> **Sezione del documento**
╭──
Ciascuno studente avrà al suo fianco un tutor specializzato nel trattamento delle patologie, capace di guidarlo nell’apprendimento del miglior trattamento possibile. Nel corso dei tre anni, il futuro fisioterapista potrà quindi capire quale argomento lo stimola di più, sapendo poi cosa scegliere tra i corsi di aggiornamento post-laurea.

Le tappe per la laurea

Come già scritto, gli ostacoli da superare per lo studente oltre agli esami previsti dal piano didattico sono gli esami di tirocinio finale, l’esame di stato e la discussione della tesi di laurea.

Gli esami di tirocinio sono programmati alla fine di ogni anno e sono condotti da due tutor, che nel corso dei 3 anni, si possono rendere conto del reale valore dello studente, integrando il giudizio dei singoli tirocini con una sintesi finale, derivata anche da una interrogazione finale.

L’esame di stato abilitante e la discussione dell’elaborato finale.

L’esame di stato prevede una commissione alla quale partecipano:

  • i tutor degli esami di tirocinio
  • due membri dell’associazione nazionale fisioterapisti (presto sostituiti da membri del nuovo ordine professionale)
  • il presidente del corso di laurea
  • un membro del ministero della salute
  • professori del corso di laurea convocati per l’occasione

Lo studente, che discuterà due casi clinici, dovrà dimostrare di avere autonomia ed esperienza per gestire il caso al meglio, pena non superare l’esame e doversi ripresentare la sessione successiva 6 mesi dopo.

La stessa commissione così composta, esaminerà in una giornata successiva l’elaborato scritto (tesi), preparato autonomamente dallo studente con la supervisione del relatore ed eventualmente del correlatore. La tesi viene scritta durante il terzo anno accademico, e per la stessa, viene chiesta una rigorosa modalità scientifica.

E dopo la laurea?

Il fisioterapista, ormai terminato il Corso di Laurea, entra nel mondo della formazione post laurea, giungla dove districarsi tra corsi universitari e non. Il percorso di laurea, tra tirocini ed esami aiuterà il neo professionista a scegliere i corsi più adatti alla branca ove si vuole specializzare, per offrirsi con maggior qualità in una particolare realtà lavorativa, o per soddisfare le esigenze di un nuovo posto di lavoro.

Dal primo giorno post laurea il fisioterapista è completamente responsabile del suo operato clinico, qualsiasi sia la condizione contrattuale nella quale lavora, sia la condizione clinica della persona, che il numero di figure sanitarie che segue la persona stessa.
╰──
> **Parti dell'esercizio**
1. Secondo il testo sulla laurea in fisioterapia, dopo quanto tempo deve ripresentarsi lo studente che non supera l'esame di stato?
2. Riproduci fedelmente dal testo sulla laurea in fisioterapia tutto ciò che va da "Lo studente, che" fino a "rigorosa modalità scientifica.".
Le righe riportate qui sotto non sono necessarie.

Voci salvate
╭──
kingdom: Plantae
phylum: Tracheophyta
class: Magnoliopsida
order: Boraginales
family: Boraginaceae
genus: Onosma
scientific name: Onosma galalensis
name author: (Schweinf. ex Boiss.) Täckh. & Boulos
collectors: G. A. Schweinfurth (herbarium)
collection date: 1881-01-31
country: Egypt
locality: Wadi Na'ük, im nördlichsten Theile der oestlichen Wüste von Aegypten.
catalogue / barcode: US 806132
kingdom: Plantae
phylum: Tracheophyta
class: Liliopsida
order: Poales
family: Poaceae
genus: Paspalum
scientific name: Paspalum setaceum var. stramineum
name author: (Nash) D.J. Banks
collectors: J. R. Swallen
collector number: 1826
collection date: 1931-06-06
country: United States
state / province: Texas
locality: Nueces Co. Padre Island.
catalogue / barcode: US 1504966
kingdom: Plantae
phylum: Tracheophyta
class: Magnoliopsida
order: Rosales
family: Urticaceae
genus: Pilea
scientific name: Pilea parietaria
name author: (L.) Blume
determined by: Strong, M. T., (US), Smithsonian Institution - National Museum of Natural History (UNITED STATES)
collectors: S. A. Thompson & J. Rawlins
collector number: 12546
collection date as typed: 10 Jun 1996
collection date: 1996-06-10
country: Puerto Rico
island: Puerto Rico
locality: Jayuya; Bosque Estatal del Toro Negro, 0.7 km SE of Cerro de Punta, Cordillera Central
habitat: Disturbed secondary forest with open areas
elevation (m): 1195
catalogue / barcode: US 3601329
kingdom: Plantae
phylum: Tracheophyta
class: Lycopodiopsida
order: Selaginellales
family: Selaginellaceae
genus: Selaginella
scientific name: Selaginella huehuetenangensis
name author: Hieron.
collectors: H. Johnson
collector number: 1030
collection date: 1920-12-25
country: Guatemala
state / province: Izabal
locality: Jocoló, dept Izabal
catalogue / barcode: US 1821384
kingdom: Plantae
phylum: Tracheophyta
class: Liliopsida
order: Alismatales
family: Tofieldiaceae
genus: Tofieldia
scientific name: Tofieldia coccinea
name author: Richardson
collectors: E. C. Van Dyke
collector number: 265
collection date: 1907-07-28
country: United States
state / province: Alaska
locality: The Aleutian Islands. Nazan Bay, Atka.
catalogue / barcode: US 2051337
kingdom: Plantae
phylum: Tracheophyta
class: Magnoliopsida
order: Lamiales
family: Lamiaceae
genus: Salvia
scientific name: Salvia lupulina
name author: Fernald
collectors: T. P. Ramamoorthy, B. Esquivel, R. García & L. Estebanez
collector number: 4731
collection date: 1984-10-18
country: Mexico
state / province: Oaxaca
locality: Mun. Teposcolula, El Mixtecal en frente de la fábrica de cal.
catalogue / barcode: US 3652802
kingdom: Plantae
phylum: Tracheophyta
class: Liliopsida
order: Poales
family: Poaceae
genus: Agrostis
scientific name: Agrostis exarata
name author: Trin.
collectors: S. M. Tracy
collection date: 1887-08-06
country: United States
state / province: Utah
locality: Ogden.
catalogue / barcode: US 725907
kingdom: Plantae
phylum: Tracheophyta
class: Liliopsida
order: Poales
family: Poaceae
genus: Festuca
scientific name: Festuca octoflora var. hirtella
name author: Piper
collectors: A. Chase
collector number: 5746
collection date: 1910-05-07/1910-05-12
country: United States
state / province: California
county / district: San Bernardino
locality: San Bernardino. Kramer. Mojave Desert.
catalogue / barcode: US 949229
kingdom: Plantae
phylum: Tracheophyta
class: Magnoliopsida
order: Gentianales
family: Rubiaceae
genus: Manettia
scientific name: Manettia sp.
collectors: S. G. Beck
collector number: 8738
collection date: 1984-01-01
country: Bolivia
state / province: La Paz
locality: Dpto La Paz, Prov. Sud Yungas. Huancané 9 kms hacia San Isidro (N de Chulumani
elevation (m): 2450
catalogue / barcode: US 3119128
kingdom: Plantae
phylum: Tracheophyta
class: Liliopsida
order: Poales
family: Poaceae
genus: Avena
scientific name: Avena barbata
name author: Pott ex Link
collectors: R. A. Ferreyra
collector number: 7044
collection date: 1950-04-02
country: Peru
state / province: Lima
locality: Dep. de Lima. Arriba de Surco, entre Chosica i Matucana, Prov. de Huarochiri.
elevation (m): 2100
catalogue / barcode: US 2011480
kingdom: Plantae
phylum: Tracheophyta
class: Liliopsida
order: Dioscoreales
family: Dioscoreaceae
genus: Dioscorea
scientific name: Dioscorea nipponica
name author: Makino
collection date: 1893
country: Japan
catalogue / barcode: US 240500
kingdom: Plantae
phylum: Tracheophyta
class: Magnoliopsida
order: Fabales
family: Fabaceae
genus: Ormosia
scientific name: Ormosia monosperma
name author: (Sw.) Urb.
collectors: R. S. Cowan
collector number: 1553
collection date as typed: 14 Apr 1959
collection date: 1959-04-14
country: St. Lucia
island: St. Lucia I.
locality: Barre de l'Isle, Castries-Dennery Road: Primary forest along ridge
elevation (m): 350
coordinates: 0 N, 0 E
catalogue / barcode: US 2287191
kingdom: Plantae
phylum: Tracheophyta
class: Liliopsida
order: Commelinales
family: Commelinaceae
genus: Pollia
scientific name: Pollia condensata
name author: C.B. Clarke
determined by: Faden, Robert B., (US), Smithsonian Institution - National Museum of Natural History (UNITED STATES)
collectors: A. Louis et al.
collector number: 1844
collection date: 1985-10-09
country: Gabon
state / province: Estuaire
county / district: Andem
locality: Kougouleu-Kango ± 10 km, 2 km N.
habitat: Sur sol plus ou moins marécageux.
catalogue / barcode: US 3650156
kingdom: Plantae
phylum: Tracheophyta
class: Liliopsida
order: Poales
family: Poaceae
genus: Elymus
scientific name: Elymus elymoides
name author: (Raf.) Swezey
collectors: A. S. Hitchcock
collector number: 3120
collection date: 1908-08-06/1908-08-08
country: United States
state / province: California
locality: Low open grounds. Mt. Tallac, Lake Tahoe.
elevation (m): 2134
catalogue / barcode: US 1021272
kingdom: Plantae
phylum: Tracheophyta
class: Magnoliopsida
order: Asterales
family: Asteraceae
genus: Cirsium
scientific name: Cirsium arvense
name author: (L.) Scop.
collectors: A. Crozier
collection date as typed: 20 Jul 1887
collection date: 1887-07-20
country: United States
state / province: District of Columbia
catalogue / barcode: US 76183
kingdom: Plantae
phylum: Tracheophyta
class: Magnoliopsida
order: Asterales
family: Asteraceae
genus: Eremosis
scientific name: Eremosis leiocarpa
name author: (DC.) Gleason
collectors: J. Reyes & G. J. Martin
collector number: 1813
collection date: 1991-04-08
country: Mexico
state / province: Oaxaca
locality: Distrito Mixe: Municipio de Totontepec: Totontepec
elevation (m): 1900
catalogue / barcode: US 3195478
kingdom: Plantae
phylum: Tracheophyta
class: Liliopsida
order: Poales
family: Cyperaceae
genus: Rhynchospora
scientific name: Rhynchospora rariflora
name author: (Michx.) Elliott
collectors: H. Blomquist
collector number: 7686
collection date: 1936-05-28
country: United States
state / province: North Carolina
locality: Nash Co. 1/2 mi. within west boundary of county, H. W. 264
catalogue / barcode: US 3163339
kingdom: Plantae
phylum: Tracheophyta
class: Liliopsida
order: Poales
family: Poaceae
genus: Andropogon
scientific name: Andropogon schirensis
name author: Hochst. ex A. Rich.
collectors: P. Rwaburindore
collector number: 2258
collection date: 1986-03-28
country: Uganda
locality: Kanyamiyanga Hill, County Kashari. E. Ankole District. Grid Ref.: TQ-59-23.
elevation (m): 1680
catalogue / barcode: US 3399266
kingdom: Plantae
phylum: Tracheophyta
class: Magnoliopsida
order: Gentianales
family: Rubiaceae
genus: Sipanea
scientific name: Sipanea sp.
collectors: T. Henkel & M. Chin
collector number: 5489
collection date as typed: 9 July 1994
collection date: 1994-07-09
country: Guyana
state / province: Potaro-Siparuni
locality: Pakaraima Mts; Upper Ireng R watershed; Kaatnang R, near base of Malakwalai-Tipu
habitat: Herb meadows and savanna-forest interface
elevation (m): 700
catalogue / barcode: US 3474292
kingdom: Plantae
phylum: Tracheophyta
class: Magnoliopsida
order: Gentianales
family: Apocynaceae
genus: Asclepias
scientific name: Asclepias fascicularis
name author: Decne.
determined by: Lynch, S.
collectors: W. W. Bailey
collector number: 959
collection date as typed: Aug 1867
╰──
> **Risposte per punto**
1. Sei mesi dopo, alla sessione successiva.

2.
Lo studente, che discuterà due casi clinici, dovrà dimostrare di avere autonomia ed esperienza per gestire il caso al meglio, pena non superare l’esame e doversi ripresentare la sessione successiva 6 mesi dopo.

La stessa commissione così composta, esaminerà in una giornata successiva l’elaborato scritto (tesi), preparato autonomamente dallo studente con la supervisione del relatore ed eventualmente del correlatore. La tesi viene scritta durante il terzo anno accademico, e per la stessa, viene chiesta una rigorosa modalità scientifica.